En juin 2011, dans le cadre des travaux du conseil consultatif sur les réformes politiques, il dira que « c'est l'échec de l'Etat de droit qui est à l'origine de la majorité des coups d'Etat que le pays a connu depuis son indépendance ». Quant à son positionnement politique, il est clair et net : « Depuis 1983, je suis un intellectuel du pouvoir. Je n'ai jamais été un intellectuel contre le pouvoir ». Sa position, « quel que soit le régime », tient dans une interrogation : « Quelle contribution puis-je apporter pour que mon pays ne recule pas ? ». C'est la question que se pose aussi, sans doute, Joséphine Ouédraogo, née Guissou, aujourd'hui numéro un du gouvernement Kafando/Zida***.
* Cité par Ludo Martens (avec la collaboration de Hilde Meesters), « Sankara, Compaoré et la révolution burkinabè », éd. EPO, Berchem (Anvers), 1989.

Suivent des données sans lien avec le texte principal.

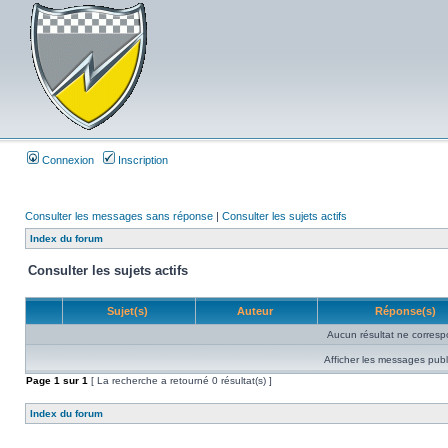
Connexion
Inscription
Consulter les messages sans réponse
|
Consulter les sujets actifs
Index du forum
Consulter les sujets actifs
Sujet(s)
Auteur
Réponse(s)
Aucun résultat ne corresp
Afficher les messages publ
Page
1
sur
1
[ La recherche a retourné 0 résultat(s) ]
Index du forum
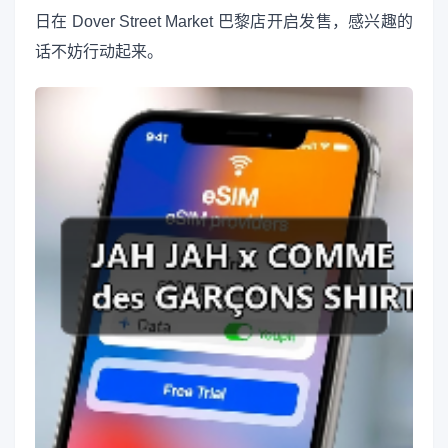
日在 Dover Street Market 巴黎店开启发售，感兴趣的
话不妨行动起来。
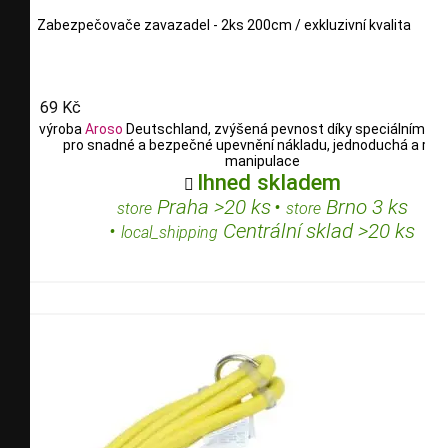
Zabezpečovače zavazadel - 2ks 200cm / exkluzivní kvalita
69 Kč
výroba
Aroso
Deutschland, zvýšená pevnost díky speciálním vl
pro snadné a bezpečné upevnění nákladu, jednoduchá a rych
manipulace
Ihned skladem

Praha >20 ks
•
Brno 3 ks
store
store
•
Centrální sklad >20 ks
local_shipping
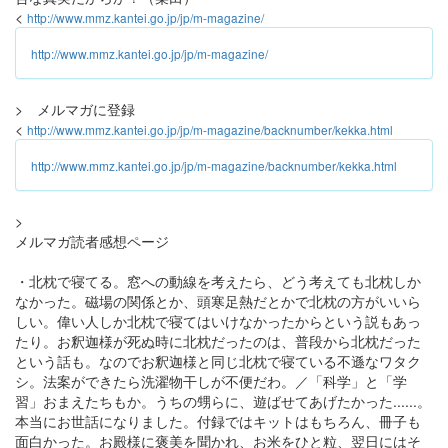
<
http://www.mmz.kantei.go.jp/jp/m-magazine/
http://www.mmz.kantei.go.jp/jp/m-magazine/
> メルマガに登録
<
http://www.mmz.kantei.go.jp/jp/m-magazine/backnumber/kekka.html
http://www.mmz.kantei.go.jp/jp/m-magazine/backnumber/kekka.html
>
メルマガ読者感想ページ
・北枕で寝てる。窓への動線を考えたら、どう考えても北枕しか
なかった。磁場の関係とか、頭寒足熱だとかで北枕の方がいいら
しい。偉い人しか北枕で寝てはいけなかったからという説もあっ
たり。お釈迦様が死ぬ時に北枕だったのは、普段から北枕だった
という話も。なのでお釈迦様と同じ北枕で寝ている不遜なワタク
シ。法案ができたら洗濯物干しが不便だわ。／「科学」と「学
習」おまえたちもか。うちの甥らに、遊ばせてあげたかった......。
本当にお世話になりました。付録ではキットはもちろん、冊子も
面白かった。お殿様に褒美を聞かれ、お米をひと粒、翌日にはそ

** Marco Pannella se rendra à Ouagadougou où il demandera alors à rencontrer dans sa prison, Gérard Kango Ouédraogo et sollicitera sa libération. GKO avait été président de l'Assemblée de la CEE-ACP et Pannella était un européaniste convaincu.
*** Numéro un lors de la nomination du gouvernement. Mais, aujourd'hui, si on consulte le trombinoscope sur le site de la primature (qui n'a trouvé la photo, jusqu'à présent, que de 9 des 25 ministres), elle se retrouve en troisième position derrière le ministre de l'Administration territoriale et le ministre de l'Economie et des Finances.